Jusqu'à l'entrée en vigueur du décret de démantèlement mentionné à l'article L. 593-28, l'installation reste soumise aux dispositions de son autorisation mentionnée à l'article L. 593-7 et aux prescriptions définies par l'Autorité de sûreté nucléaire, ces dernières pouvant être complétées ou modifiées en tant que de besoin. »

4.1.2. Articulation avec le droit international et le droit de l'Union européenne

Sans objet.

4.2. IMPACTS ÉCONOMIQUES ET FINANCIERS

4.2.1. Impacts macroéconomiques

L'objet du présent article vise à ne pas imposer automatiquement la constitution d'un dossier de demande de prolongation d'arrêt aux exploitants dont l'installation nucléaire de base a, pour des raisons imprévues, cessé de fonctionner pendant près de deux ans et qui ne souhaitent pas arrêter leur installation. Ainsi, cette modification n'a pas d'impact macroéconomique.

4.2.2. Impacts sur les entreprises

Pour l'exploitant nucléaire, cela permet d'éviter une instruction de dossiers de demandes de prolongation de la durée d'arrêt du fonctionnement dans des cas non pertinents.

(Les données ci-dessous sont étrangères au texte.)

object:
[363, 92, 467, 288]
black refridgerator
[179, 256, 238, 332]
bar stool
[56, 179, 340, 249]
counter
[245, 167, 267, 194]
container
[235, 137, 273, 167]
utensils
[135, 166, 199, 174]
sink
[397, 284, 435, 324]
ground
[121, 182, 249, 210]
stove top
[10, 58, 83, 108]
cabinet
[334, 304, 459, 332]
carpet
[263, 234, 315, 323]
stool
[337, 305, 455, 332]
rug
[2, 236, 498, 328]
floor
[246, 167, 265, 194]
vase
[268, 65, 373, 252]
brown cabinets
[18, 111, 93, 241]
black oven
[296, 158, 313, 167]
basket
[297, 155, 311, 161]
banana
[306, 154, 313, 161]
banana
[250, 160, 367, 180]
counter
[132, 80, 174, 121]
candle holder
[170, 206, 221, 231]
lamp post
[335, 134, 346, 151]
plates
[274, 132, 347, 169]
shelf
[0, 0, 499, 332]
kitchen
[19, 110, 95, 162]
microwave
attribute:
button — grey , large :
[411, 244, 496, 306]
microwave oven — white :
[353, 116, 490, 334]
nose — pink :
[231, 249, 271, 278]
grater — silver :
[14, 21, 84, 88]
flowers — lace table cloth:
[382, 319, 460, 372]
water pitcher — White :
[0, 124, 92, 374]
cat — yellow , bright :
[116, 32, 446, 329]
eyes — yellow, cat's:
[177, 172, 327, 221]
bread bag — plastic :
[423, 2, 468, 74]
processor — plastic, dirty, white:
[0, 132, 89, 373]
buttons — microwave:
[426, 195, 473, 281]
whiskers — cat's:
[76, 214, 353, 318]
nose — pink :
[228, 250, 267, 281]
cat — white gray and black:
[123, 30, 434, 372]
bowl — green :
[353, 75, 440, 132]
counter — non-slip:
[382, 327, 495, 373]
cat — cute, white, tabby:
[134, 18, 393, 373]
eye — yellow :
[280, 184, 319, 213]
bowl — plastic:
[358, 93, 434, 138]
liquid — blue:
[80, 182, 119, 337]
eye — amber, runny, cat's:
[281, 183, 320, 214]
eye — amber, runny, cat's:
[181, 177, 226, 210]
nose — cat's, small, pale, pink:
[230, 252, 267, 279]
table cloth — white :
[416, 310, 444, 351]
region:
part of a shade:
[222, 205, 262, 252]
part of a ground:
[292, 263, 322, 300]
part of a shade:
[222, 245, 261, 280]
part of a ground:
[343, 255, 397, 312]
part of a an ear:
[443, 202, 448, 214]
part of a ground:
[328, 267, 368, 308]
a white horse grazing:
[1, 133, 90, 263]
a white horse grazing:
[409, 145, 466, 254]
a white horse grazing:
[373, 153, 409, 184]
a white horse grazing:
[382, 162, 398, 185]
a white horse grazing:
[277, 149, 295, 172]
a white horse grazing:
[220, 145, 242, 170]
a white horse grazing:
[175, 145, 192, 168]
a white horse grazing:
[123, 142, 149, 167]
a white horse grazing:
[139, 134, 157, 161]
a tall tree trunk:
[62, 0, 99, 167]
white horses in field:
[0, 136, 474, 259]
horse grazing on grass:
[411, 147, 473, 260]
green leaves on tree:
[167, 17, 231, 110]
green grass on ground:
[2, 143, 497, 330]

En effet, le retour d'expérience a montré que les installations nucléaires pouvaient rencontrer des aléas techniques ne présentant pas d'impossibilité technique ou économique de remédiation, comme la chute d'un générateur de vapeur ou des défauts des groupes électrogènes de secours affectant leur résistance au séisme, qui nécessitent un arrêt pendant une durée supérieure à deux ans. Dans ces cas-là, l'article actuel impose aux exploitants de déposer un dossier, pour des installations n'ayant pas vocation à être arrêtées définitivement, générant une charge supplémentaire pour l'exploitant et l'administration, sans valeur ajoutée en matière de protection de l'environnement, la décision permettant de porter la durée de l'arrêt à cinq ans étant prise par arrêté du ministre chargé de la sûreté nucléaire.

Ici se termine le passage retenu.